> _Given instruction_:
Reproduce the items below word for word, from their first line through the line that contains "haze removal: strength", and stop there.

»»

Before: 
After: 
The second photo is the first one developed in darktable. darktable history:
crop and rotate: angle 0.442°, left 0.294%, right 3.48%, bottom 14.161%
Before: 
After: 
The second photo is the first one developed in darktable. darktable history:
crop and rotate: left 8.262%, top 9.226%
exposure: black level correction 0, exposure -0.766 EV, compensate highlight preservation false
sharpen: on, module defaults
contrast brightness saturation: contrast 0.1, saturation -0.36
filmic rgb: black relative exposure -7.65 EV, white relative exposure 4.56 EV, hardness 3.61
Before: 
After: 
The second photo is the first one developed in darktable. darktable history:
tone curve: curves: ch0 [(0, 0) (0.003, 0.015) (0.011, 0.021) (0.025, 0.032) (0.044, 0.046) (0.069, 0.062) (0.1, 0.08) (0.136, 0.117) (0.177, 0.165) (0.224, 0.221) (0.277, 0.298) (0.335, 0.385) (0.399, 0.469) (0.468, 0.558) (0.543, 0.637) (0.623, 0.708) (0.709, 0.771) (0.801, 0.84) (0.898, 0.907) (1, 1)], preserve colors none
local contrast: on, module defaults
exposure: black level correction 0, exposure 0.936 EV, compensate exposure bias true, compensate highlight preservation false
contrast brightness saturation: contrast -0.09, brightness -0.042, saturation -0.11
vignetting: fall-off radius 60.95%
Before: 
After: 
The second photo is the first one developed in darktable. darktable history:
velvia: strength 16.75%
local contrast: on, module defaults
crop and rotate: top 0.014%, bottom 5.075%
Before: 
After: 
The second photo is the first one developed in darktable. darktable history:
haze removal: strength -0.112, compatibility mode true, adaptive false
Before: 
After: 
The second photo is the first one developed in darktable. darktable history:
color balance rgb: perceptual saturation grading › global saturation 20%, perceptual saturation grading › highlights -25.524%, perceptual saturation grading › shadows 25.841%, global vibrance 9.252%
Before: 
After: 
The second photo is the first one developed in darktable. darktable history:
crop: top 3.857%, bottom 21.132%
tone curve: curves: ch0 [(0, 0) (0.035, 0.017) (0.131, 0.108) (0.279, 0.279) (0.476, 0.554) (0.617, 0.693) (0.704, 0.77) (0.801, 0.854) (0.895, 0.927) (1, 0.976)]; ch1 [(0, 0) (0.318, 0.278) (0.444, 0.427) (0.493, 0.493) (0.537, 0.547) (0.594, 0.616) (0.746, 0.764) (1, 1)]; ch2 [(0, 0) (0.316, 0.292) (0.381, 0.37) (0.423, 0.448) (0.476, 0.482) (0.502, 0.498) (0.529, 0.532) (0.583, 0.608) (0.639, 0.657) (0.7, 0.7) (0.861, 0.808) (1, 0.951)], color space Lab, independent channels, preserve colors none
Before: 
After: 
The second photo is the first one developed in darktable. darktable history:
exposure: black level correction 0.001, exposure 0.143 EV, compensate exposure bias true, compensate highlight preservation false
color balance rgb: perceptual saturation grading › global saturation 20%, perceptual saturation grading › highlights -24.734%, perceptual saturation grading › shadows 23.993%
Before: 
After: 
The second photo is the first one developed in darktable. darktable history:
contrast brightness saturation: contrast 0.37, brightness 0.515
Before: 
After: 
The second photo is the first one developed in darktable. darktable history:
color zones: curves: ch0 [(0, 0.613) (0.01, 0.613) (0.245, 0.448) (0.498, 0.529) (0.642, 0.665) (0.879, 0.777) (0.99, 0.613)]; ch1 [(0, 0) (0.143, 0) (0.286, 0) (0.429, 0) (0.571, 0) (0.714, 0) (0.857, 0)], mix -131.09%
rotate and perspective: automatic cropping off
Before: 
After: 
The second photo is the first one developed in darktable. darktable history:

««

> _Answer below_:
Before: 
After: 
The second photo is the first one developed in darktable. darktable history:
crop and rotate: angle 0.442°, left 0.294%, right 3.48%, bottom 14.161%
Before: 
After: 
The second photo is the first one developed in darktable. darktable history:
crop and rotate: left 8.262%, top 9.226%
exposure: black level correction 0, exposure -0.766 EV, compensate highlight preservation false
sharpen: on, module defaults
contrast brightness saturation: contrast 0.1, saturation -0.36
filmic rgb: black relative exposure -7.65 EV, white relative exposure 4.56 EV, hardness 3.61
Before: 
After: 
The second photo is the first one developed in darktable. darktable history:
tone curve: curves: ch0 [(0, 0) (0.003, 0.015) (0.011, 0.021) (0.025, 0.032) (0.044, 0.046) (0.069, 0.062) (0.1, 0.08) (0.136, 0.117) (0.177, 0.165) (0.224, 0.221) (0.277, 0.298) (0.335, 0.385) (0.399, 0.469) (0.468, 0.558) (0.543, 0.637) (0.623, 0.708) (0.709, 0.771) (0.801, 0.84) (0.898, 0.907) (1, 1)], preserve colors none
local contrast: on, module defaults
exposure: black level correction 0, exposure 0.936 EV, compensate exposure bias true, compensate highlight preservation false
contrast brightness saturation: contrast -0.09, brightness -0.042, saturation -0.11
vignetting: fall-off radius 60.95%
Before: 
After: 
The second photo is the first one developed in darktable. darktable history:
velvia: strength 16.75%
local contrast: on, module defaults
crop and rotate: top 0.014%, bottom 5.075%
Before: 
After: 
The second photo is the first one developed in darktable. darktable history:
haze removal: strength -0.112, compatibility mode true, adaptive false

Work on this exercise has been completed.